First, I am first initializing model parameters, and predicting some input data on it.
pred = learner(adapt_data)
loss = loss_fn(pred, adapt_labels)
grad = torch.autograd.grad(loss, learner.parameters())
new_weight = list(map(lambda p: p[1] - 0.4*p[0], zip(grad, learner.parameters()))) # theta' = theta - alpha*grads
Now, I want to make use of these new_weights to predict on evaluation data without updating them in the model learner().
pred_val = learner(eval_data, new_weight)

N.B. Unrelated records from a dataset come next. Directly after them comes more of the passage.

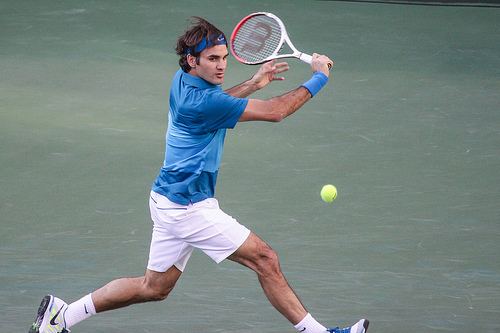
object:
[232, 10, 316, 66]
tennis racket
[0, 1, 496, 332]
court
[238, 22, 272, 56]
w logo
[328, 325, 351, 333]
shoelaces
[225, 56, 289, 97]
arm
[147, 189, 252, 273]
shorts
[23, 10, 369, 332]
man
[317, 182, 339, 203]
ball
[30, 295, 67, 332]
shoe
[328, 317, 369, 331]
shoe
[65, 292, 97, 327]
sock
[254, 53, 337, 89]
hands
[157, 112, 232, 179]
straps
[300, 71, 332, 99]
band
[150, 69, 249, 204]
shirt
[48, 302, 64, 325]
logo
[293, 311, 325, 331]
sock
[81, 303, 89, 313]
logo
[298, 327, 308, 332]
logo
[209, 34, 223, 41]
logo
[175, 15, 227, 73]
hair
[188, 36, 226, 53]
band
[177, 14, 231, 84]
head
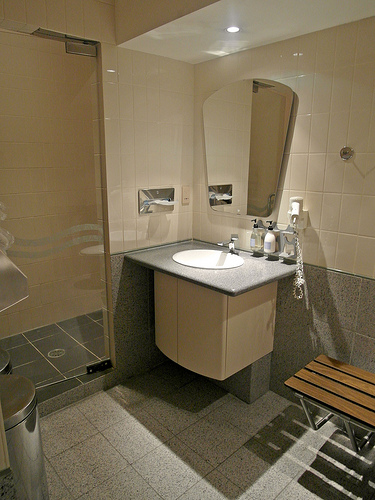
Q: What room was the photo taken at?
A: It was taken at the bathroom.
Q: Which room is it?
A: It is a bathroom.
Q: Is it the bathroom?
A: Yes, it is the bathroom.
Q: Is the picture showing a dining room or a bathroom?
A: It is showing a bathroom.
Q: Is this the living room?
A: No, it is the bathroom.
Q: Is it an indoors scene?
A: Yes, it is indoors.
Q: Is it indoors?
A: Yes, it is indoors.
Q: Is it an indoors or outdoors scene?
A: It is indoors.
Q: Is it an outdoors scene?
A: No, it is indoors.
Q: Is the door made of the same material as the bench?
A: No, the door is made of glass and the bench is made of wood.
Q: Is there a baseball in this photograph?
A: No, there are no baseballs.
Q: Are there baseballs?
A: No, there are no baseballs.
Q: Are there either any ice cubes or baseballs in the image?
A: No, there are no baseballs or ice cubes.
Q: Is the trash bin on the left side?
A: Yes, the trash bin is on the left of the image.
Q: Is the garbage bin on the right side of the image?
A: No, the garbage bin is on the left of the image.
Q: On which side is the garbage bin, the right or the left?
A: The garbage bin is on the left of the image.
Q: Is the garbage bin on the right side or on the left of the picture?
A: The garbage bin is on the left of the image.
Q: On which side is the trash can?
A: The trash can is on the left of the image.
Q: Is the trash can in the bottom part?
A: Yes, the trash can is in the bottom of the image.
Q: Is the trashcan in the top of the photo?
A: No, the trashcan is in the bottom of the image.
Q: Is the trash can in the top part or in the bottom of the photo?
A: The trash can is in the bottom of the image.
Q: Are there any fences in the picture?
A: No, there are no fences.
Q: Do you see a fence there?
A: No, there are no fences.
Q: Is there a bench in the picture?
A: Yes, there is a bench.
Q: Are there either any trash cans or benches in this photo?
A: Yes, there is a bench.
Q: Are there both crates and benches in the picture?
A: No, there is a bench but no crates.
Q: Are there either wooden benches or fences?
A: Yes, there is a wood bench.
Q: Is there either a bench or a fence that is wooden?
A: Yes, the bench is wooden.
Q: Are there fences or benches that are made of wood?
A: Yes, the bench is made of wood.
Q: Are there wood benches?
A: Yes, there is a bench that is made of wood.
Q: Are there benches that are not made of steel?
A: Yes, there is a bench that is made of wood.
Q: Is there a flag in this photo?
A: No, there are no flags.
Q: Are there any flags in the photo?
A: No, there are no flags.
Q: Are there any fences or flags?
A: No, there are no flags or fences.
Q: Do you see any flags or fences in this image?
A: No, there are no flags or fences.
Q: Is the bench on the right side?
A: Yes, the bench is on the right of the image.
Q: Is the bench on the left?
A: No, the bench is on the right of the image.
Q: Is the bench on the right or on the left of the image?
A: The bench is on the right of the image.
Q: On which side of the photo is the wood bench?
A: The bench is on the right of the image.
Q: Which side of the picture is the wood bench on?
A: The bench is on the right of the image.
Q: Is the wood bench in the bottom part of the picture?
A: Yes, the bench is in the bottom of the image.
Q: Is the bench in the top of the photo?
A: No, the bench is in the bottom of the image.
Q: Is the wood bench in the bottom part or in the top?
A: The bench is in the bottom of the image.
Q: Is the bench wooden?
A: Yes, the bench is wooden.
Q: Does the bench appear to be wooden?
A: Yes, the bench is wooden.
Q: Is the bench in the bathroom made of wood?
A: Yes, the bench is made of wood.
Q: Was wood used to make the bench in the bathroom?
A: Yes, the bench is made of wood.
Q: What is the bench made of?
A: The bench is made of wood.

But, this obviously won’t work as learner() takes only 1 argument (2, if we consider self). How should I work around this problem? One way I could think of was to make use of deepcopy(learner) to replicate the model and update the parameters of the new model, say new_learner(). But, the problem is, I can’t make use of loss.backward() or opt.step() as it will update the original model.
So, I tried something like this. I am not sure if this is correct, so do feel free to correct me in case it is a wrong practice.
I made a deepcopy of the original model. Let’s call it new_learner(). Similar to what I have done above, I computed the new weights in a variable new_weight. Now, I am made use of this to update without making use of opt.step():
with torch.no_grad():
for i, (name, params) in enumerate(new_learner.named_parameters()):
params.copy_(new_weight[i])
Now, once I evaluate this new_learner on eval_data, I am deleting it using del new_learner
Next, I am using the loss generated from the prediction to update the original model’s weights.